El hombre había pasado toda su vida, desde que llegó a California en el 49 a los diecisiete años, persiguiendo bonanzas y mujeres. Parecía ser que la señora Bettis era una de las que sí habían respondido a sus encantos irlandeses. En Washoe, el juez Hamon había estado escribiendo sus memorias, las cuales pondrían en un aprieto tanto al Ferrocarril en general, como al senador Jennings en particular, al revelar sobornos y corruptelas durante el juicio de los granjeros de Mussel Slough. La señora Hamon a su vez se había mostrado muy cauta y había solicitado entrevistarse con Bierce. El asesino la interceptó antes de que pudiera ver al periodista e incendió la casa de los Hamon con los papeles del juez en su interior.

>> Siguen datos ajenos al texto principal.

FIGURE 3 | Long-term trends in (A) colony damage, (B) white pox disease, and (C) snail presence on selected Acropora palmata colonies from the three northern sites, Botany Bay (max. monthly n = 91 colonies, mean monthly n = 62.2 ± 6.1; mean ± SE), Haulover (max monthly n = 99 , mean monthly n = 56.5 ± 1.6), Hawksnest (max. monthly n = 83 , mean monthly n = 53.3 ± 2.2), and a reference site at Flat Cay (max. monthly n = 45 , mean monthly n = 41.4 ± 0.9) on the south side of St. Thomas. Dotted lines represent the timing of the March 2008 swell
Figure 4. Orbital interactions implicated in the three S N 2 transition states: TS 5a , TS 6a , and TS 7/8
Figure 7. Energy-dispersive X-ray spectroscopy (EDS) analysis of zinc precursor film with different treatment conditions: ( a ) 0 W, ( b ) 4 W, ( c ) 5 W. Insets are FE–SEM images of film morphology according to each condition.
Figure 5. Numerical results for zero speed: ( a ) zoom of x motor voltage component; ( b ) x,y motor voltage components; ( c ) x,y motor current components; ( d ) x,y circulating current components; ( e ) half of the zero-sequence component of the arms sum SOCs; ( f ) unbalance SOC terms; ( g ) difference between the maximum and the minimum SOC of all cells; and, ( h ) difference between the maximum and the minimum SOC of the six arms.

Sólo tuve que doblar la esquina de la Plaza para encontrar la cuadra de caballos de alquiler. Allí indagué si alguien había alquilado una calesa durante las primeras horas de aquella tarde. Por ejemplo, un hombre con sombrero de copa. El mozo de cuadra cojo escupió tabaco al polvo del suelo.
– Se llevó un carro y regresó una hora más tarde.
– ¿Le dio algún nombre?
– Dijo que se llamaba Brown -el mozo se rascó el cuello y entrecerró los ojos mirando al sol-. Llevaba un arma. La vi dentro de su abrigo cuando se subió al carro.

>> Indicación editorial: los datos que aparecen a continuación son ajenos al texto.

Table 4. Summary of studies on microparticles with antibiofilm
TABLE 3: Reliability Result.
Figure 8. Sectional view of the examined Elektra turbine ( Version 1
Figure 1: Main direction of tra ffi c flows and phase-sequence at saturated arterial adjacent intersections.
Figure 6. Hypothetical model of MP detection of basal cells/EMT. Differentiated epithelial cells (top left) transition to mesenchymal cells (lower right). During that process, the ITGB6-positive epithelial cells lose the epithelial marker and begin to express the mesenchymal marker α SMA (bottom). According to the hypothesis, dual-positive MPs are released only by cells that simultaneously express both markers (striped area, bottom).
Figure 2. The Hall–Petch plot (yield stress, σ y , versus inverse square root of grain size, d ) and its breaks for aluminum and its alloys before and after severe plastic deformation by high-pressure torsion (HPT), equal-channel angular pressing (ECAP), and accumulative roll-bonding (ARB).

Di otra vuelta por la plaza y me pasé por el Buchanan's Saloon, ubicado junto a Liddell House para tomar una cerveza.
Al cruzar las puertas batientes del salón sentí que pasaba de la brillante luz del día a la total oscuridad de la noche, y percibí un destello de espejos tras la barra y una camisa blanca moviéndose. Cuando mis ojos se acostumbraron a la penumbra pude ver a Brown encorvado al fondo de la barra. Tenía el sombrero sobre un taburete cercano y un vaso de whisky delante. No había nadie más en el lugar a excepción del barman, que se acercó cuando me decidí por uno de los taburetes. El pálido rostro de Brown, poroso por la viruela, se volvió para mirarme. Casi pude sentir el escrutinio de sus ojos en mi perfil.
En Sacramento, nuestros vecinos tenían un perro color canela llamado Rufus, muy aficionado a matar gatos. Nuestro gato blanco y negro se divertía molestándolo, sentándose sobre la valla con la cola contoneándose justo fuera del alcance de Rufus, mientras éste lo miraba. Era un perro viejo, con ojos inyectados de sangre y una agresividad en la mirada tan intensa que resultaba inquietante. No pude ver si los ojos de Brown estaban inyectados de sangre, pero sí sentí esa misma intensidad en su mirada.
Cuando se levantó de su taburete, retrocedí hasta la puerta y salí. Un chico con chaleco y pantalones cortos pasaba por allí.